** Extract provided follows **
Opinion
22-6030
12-12-2022
(D.C. No. 5:21-CV-01081-J) (W.D. Okla.)
Before TYMKOVICH, PHILLIPS, and EID, Circuit Judges.
ORDER AND JUDGMENT [*]
Timothy M. Tymkovich Circuit Judge
Anthony Clarence DeSmet filed two separate lawsuits against Scottsdale Insurance Company relating to an umbrella policy. The first suit asserted a claim for breach of the implied duty of good faith and fair dealing (also known as bad faith), and the second suit (filed shortly after Scottsdale was awarded summary judgment on the bad-faith claim) asserted a breach-of-contract claim. This court has already affirmed the district court's ruling on the bad-faith claim. See DeSmet v. Scottsdale Ins. Co. (DeSmet I), No. 21-6143, 2022 WL 2288681, at *1 (10th Cir. June 24, 2022). Mr. DeSmet now appeals from the district court's order dismissing his breach-of-contract suit as barred by res judicata. Exercising jurisdiction under 28 U.S.C. § 1291, we affirm the dismissal.
I. BACKGROUND
As we explained in detail in DeSmet I, Mr. DeSmet was severely injured in an automobile accident in 2018. The person who hit him was an underinsured motorist, so Mr. DeSmet sought coverage for his damages under his own insurance policies: three primary motor-vehicle liability policies that each provided $500,000 in uninsured/underinsured motorist (UM) coverage, and a secondary umbrella policy with Scottsdale that provided $2 million in excess liability coverage and $1 million in excess UM coverage. Mr. DeSmet was unhappy with how one of the primary insurers was handling his claim, so he asked Scottsdale to pay the claim in 2019. Scottsdale responded that it would pay only after the primary insurance limits were exhausted.
A. First Lawsuit
In 2020, Mr. DeSmet filed a petition in Oklahoma state court, alleging that Scottsdale's conduct surrounding its refusal to pay on his claim amounted to bad faith. Twice, he stated in his petition that he was not bringing a breach-of-contract claim:
37. Consistent with Oklahoma law, Plaintiff is bringing only a single tort cause of action for breach of the ex delicto implied duty of good faith and fair dealing, but is seeking damages pursuant to his single tort
claim in the form of his loss payable under the policy, along with compensatory damages for Scottsdale's bad faith conduct and punitive damages for Scottsdale's tortious conduct.
DeSmet I, Aplt. App. vol. 1 at 18. At the time the petition was filed, Mr. DeSmet had not received any payment under the UM provisions of his primary insurance policies.38. Plaintiff is not bringing an independent or separate cause of action for breach of contract, only the tort cause of action referred to in the preceding Paragraph.
** End of Extract provided **
** Records shown follows **
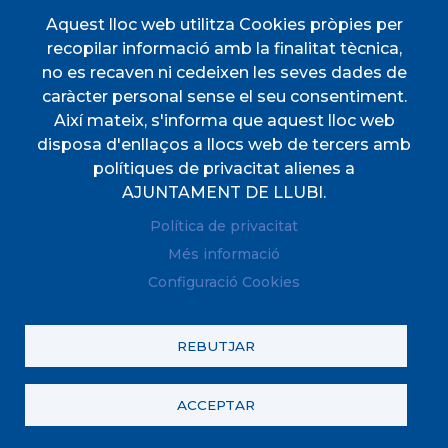
TRANSPARÈNCIA
D'INTERÈS
Aquest lloc web utilitza Cookies pròpies per
Menú
recopilar informació amb la finalitat tècnica,
no es recaven ni cedeixen les seves dades de
caràcter personal sense el seu consentiment.
INICI
Així mateix, s'informa que aquest lloc web
disposa d'enllaços a llocs web de tercers amb
AJUNTAMENT
polítiques de privacitat alienes a
El nostre municipi
AJUNTAMENT DE LLUBI.
SERVEIS MUNICIPALS
Política de privacitat
TOTES LES NOTÍCIES
Més informació
Configuració Cookies
REBUTJAR
© Ajuntament de Llubí. Tots els drets reservats.
Avís legal
Política de Xarxes Socials
Política de galetes (Cookies)
Política de privacitat
ACCEPTAR
RAT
** End of Records shown **
Render this sentence from the appeals court order in Spanish: "Scottsdale responded that it would pay only after the primary insurance limits were exhausted."

Scottsdale respondió que solo pagaría después de que se agotaran los límites del seguro primario.